___ QUOTED PASSAGE ___

Berlin: Discount supermarket giant Aldi said it was pulling all Dutch eggs from its shelves in Germany over an insecticide scandal that has spread to food stores across Europe.
Aldi said it was making the move "purely as a precaution" but acknowledged it could lead to "market shortages" for eggs in Europe´s top economy.
Authorities in Belgium, Switzerland and Sweden also said they were tracking shipments and removing eggs, as the impact of the affair widened.
Aldi pulled all of the Dutch eggs after it emerged that at least three million tainted with a toxic insecticide had made their way to Germany and been sold.
However a regional agriculture minister, Christian Meyer of Lower Saxony, told ZDF public television it was now believed 10 million contaminated eggs might have reached Germany.

___ DATA EXCERPTS ___

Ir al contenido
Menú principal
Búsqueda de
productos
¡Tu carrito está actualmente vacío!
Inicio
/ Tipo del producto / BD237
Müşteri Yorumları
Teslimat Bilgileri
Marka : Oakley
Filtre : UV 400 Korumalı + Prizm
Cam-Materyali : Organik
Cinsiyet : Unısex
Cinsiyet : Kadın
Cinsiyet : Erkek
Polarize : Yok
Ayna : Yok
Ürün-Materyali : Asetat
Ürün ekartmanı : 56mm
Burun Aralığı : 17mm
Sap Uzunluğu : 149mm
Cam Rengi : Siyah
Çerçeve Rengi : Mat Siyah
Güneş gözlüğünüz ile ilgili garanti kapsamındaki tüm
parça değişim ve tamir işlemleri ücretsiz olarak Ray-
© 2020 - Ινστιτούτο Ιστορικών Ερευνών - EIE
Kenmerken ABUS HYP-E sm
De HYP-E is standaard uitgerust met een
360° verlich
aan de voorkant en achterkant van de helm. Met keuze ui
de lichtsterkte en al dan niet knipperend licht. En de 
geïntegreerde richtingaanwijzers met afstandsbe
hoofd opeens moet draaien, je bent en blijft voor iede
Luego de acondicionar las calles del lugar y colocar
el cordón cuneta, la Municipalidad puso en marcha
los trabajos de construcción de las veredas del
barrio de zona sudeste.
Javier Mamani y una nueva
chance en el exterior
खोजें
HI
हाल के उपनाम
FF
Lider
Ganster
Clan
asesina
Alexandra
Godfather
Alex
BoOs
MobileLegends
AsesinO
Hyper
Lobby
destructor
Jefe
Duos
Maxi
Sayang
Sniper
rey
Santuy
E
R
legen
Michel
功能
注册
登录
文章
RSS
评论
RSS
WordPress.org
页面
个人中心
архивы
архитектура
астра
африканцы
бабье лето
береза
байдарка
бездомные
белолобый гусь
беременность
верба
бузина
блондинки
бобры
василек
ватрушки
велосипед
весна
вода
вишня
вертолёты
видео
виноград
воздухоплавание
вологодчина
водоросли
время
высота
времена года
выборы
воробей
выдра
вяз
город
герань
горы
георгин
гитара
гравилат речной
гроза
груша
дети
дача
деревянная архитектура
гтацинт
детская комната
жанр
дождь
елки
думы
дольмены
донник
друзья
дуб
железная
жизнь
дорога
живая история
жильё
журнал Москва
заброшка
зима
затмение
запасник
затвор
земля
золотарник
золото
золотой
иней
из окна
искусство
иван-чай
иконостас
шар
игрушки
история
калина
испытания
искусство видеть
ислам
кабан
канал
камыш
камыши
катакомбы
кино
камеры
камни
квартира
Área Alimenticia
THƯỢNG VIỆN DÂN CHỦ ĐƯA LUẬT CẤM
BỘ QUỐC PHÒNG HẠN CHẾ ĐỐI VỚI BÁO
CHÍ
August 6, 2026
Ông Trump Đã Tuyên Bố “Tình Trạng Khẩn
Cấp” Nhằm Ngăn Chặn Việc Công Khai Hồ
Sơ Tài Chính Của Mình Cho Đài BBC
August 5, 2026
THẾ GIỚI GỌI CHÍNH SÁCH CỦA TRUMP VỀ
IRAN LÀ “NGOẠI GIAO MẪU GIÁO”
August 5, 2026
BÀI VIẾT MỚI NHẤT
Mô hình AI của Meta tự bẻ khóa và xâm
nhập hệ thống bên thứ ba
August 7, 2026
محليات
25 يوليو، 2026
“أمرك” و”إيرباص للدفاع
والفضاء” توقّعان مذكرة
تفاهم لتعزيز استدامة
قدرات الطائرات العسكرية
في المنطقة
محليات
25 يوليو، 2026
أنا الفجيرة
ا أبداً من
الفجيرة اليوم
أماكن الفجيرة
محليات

___
___ DATA EXCERPTS ___

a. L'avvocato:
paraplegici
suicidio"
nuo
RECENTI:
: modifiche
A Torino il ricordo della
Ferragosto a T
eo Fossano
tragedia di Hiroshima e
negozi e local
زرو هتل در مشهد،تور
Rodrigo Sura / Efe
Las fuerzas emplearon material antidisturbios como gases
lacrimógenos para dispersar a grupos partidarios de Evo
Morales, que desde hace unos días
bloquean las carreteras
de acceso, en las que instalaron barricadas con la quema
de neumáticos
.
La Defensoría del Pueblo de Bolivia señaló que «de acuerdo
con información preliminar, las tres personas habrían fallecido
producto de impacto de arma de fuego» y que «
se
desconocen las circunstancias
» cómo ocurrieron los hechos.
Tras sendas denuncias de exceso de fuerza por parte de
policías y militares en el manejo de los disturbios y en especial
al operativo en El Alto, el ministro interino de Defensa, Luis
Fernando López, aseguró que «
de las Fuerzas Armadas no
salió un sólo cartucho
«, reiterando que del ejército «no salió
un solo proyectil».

___

→ **WHAT TO WORK ON**
- 1) In the article on the Dutch egg recall, reproduce the passage from "Aldi said it was making" up to and including "the affair widened.", swapping "precaution" for "safeguard".
- 2) According to the article on the Dutch egg recall, how many contaminated eggs did Christian Meyer say might have reached Germany?
- 3) Please continue the article on the Dutch egg recall from its last sentence.
You can disregard the source data.

→ **ANSWERS FOR THE TASKS**
- 1)
Aldi said it was making the move "purely as a safeguard" but acknowledged it could lead to "market shortages" for eggs in Europe´s top economy.
Authorities in Belgium, Switzerland and Sweden also said they were tracking shipments and removing eggs, as the impact of the affair widened.

- 2) 10 million

- 3)
Authorities suspect the substance, fipronil, was introduced to poultry farms by a Dutch business named Chickfriend that was brought in to treat red lice, a nasty parasite in chickens.
In large quantities, the insecticide is considered "moderately hazardous" according to the World Health Organization, and can be dangerous to people´s kidneys, liver and thyroid glands.
In Belgium, the Colruyt supermarket said it had removed eggs from two suppliers in July, whose farms were suspected by safety monitors of being contaminated with insecticide.